Passage provided
(no title)

> PTHash and other minimum perfect hash functions return an arbitrary value if the query key did not exist when building the MPHF, so they can be a lot smaller. B-field can identify query keys that don't exist in the set (with high probability?).

Yes, exactly.

> What I'm wondering is why the Kraken2 probabilistic hash table doesn't work.

I just skimmed the paper again (has been a while since a close reading), but my refreshed understanding is:

* Like the B-field, there are also false positives.

* When multiple hashed keys (k-mers) collide in the Kraken2 hash table, it has to store a "reduced" value for those key-value pairs. While there's an elegant solution for this issue for the problem of taxonomic classification (lowest common ancestor), it still results in a loss of specificity. There's a similar issue with "indeterminate" results in the B-field, but this rate can be reduced to ~0 with secondary arrays.

Data records

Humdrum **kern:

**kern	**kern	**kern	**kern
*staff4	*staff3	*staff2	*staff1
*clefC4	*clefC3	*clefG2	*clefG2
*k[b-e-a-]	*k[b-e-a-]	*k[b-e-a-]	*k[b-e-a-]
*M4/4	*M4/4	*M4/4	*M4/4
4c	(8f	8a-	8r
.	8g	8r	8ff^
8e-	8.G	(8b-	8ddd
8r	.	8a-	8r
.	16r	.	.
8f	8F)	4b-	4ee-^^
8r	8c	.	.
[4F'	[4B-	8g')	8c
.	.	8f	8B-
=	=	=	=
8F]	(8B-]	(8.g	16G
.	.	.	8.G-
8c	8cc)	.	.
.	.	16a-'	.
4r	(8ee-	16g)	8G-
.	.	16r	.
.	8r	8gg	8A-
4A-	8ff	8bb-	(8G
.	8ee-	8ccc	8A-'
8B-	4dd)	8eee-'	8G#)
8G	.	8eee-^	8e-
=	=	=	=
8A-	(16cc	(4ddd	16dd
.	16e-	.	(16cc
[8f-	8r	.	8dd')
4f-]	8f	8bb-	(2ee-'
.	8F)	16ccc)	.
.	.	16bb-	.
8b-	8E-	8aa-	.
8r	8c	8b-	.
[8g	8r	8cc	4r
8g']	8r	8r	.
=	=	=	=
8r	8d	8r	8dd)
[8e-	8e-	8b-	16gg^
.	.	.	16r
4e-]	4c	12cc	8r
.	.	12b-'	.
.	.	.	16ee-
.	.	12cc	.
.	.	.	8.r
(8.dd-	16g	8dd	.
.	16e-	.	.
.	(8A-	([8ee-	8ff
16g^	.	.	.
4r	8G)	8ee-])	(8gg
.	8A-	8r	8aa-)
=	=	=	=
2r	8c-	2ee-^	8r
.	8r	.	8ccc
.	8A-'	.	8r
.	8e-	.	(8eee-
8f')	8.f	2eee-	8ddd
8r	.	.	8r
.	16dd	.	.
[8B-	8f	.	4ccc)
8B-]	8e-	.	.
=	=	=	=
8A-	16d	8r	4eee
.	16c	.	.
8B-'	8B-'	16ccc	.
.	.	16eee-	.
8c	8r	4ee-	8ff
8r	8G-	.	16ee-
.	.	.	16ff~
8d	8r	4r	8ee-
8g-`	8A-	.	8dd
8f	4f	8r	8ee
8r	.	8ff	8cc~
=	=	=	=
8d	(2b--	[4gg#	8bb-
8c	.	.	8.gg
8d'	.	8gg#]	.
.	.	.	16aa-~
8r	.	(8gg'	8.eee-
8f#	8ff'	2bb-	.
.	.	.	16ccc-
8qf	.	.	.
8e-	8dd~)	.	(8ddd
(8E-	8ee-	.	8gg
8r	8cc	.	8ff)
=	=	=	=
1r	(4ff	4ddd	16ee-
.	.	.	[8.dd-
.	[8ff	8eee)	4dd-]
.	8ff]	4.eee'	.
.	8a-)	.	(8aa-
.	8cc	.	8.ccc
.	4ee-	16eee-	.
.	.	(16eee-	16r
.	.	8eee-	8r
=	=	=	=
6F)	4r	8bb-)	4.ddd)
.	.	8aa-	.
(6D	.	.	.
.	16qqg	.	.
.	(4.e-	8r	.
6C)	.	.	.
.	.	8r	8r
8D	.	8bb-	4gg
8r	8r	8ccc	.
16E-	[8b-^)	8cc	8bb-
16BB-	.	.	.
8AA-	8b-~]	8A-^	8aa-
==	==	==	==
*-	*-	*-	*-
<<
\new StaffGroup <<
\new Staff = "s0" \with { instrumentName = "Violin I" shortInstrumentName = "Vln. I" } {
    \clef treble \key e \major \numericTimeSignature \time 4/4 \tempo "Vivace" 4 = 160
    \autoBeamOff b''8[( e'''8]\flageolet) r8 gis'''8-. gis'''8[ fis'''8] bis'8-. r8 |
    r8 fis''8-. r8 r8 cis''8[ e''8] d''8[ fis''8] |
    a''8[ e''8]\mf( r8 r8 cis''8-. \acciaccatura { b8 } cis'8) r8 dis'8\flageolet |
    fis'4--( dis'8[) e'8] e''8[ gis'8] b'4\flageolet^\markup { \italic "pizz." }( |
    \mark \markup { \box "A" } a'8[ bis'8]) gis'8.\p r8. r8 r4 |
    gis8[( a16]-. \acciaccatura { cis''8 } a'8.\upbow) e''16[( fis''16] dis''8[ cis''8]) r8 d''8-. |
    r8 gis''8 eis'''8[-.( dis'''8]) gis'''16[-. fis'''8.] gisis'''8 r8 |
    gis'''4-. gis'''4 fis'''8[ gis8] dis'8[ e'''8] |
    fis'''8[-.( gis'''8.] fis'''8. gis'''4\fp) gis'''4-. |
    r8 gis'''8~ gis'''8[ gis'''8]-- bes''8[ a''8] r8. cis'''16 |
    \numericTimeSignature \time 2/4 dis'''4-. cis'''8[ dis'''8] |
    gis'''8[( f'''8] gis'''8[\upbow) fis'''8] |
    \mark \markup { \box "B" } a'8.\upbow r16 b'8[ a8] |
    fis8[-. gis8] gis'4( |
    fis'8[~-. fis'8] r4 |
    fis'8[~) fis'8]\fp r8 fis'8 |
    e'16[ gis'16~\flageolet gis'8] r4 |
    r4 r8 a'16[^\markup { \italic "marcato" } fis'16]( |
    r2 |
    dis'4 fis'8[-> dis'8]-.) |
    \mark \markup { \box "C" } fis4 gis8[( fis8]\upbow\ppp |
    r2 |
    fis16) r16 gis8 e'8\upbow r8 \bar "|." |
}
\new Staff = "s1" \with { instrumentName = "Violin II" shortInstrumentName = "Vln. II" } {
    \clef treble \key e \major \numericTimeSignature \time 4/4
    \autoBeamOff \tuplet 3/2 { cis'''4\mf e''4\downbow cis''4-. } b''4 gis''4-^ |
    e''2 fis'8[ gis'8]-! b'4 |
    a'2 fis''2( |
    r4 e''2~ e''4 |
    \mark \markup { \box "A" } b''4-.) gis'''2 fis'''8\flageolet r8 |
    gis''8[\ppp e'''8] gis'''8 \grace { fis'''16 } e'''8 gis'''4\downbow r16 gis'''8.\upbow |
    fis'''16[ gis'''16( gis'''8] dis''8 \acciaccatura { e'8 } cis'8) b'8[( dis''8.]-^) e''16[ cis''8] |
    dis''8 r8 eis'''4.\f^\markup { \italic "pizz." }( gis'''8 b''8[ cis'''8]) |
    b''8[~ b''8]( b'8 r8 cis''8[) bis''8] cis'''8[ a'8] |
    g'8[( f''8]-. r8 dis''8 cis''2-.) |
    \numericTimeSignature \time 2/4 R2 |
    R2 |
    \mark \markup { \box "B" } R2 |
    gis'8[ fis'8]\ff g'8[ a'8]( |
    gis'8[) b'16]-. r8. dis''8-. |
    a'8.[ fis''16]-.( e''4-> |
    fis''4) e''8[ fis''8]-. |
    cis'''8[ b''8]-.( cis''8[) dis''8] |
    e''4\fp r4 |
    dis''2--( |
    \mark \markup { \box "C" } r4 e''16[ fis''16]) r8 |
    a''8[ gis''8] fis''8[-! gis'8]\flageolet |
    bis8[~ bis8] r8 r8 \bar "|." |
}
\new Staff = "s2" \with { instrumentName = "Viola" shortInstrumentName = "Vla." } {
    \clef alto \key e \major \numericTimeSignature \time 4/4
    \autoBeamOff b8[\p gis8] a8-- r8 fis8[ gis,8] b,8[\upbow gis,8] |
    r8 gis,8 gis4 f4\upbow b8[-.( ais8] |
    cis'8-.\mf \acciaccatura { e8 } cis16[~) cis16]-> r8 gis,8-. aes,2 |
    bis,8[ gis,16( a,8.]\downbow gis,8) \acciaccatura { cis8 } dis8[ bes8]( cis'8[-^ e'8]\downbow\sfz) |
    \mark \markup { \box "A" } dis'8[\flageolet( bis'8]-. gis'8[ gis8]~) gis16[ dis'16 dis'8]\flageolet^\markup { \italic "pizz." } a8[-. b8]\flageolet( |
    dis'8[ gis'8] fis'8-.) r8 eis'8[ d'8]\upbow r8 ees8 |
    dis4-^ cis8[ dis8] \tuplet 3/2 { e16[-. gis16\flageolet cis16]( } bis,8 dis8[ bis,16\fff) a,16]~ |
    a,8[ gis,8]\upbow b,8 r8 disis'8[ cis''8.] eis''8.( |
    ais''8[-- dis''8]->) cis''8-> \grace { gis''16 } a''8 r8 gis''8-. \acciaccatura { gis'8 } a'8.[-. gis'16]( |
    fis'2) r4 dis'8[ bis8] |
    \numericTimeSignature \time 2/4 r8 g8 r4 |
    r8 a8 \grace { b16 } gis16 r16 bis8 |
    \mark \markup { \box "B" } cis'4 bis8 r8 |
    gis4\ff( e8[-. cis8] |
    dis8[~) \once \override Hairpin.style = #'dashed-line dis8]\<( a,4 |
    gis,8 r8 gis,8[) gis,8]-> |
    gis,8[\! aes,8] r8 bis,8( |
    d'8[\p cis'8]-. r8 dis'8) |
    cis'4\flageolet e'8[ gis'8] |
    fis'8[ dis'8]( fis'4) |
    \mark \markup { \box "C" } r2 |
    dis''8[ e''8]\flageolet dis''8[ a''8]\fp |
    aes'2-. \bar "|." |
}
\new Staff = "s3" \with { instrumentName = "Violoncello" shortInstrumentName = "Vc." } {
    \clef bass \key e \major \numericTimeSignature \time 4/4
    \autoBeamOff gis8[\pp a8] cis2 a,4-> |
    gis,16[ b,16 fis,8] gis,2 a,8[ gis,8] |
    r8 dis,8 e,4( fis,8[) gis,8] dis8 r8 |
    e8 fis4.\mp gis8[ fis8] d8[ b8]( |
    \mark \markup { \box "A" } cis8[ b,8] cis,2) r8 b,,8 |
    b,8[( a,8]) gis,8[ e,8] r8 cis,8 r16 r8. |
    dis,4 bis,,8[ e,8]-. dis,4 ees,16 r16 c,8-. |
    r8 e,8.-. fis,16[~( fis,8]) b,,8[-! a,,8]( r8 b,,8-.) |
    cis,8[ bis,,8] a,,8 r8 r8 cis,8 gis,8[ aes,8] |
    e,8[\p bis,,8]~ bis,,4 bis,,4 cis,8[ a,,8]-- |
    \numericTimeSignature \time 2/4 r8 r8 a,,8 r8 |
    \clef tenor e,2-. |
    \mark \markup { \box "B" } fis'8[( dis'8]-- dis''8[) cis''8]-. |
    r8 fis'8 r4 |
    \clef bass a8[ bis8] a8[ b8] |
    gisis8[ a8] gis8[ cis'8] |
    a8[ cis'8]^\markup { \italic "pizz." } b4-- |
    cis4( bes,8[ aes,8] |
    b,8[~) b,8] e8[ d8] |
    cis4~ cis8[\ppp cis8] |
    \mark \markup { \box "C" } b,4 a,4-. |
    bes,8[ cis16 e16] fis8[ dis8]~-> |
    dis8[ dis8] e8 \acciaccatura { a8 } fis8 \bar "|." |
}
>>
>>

Required actions
1) Write out the portion of the B-field thread starting with "Yes, exactly." and going on through "with secondary arrays.".
2) According to the B-field thread, what can reduce the rate of "indeterminate" results in the B-field to ~0?
3) Give what follows in the B-field thread, picking up from its last line.

Answers in order
1)
Yes, exactly.

> What I'm wondering is why the Kraken2 probabilistic hash table doesn't work.

I just skimmed the paper again (has been a while since a close reading), but my refreshed understanding is:

* Like the B-field, there are also false positives.

* When multiple hashed keys (k-mers) collide in the Kraken2 hash table, it has to store a "reduced" value for those key-value pairs. While there's an elegant solution for this issue for the problem of taxonomic classification (lowest common ancestor), it still results in a loss of specificity. There's a similar issue with "indeterminate" results in the B-field, but this rate can be reduced to ~0 with secondary arrays.

2) Secondary arrays.

3)
* The original Kraken2 paper describes using 17 bits for taxonomic IDs (~131K unique values). I don't know how many tax IDs current Kraken2 DB builds use offhand, but the error rate climbs significantly as you use additional bits for the value vs. key (e.g., to represent >=2^20 values, see Fig S4). I don't have a good sense for the performance and other engineering tradeoffs of just extending the hash code >32 bits. I also don't know what the data structure overhead is beyond those >32 bits/pair.

So, for a metagenomics classifier specifically, some subtle tradeoffs but honestly database quality and the classification algorithm likely matters a lot more than the marginal FP rates with either data structure -- we just happen to have come to this solution.

For other applications, my sense is a B-field is generally going to be much more flexible (e.g., supporting arbitrary keys vs. a specific fixed-length encoding) but of course it depends on the specifics.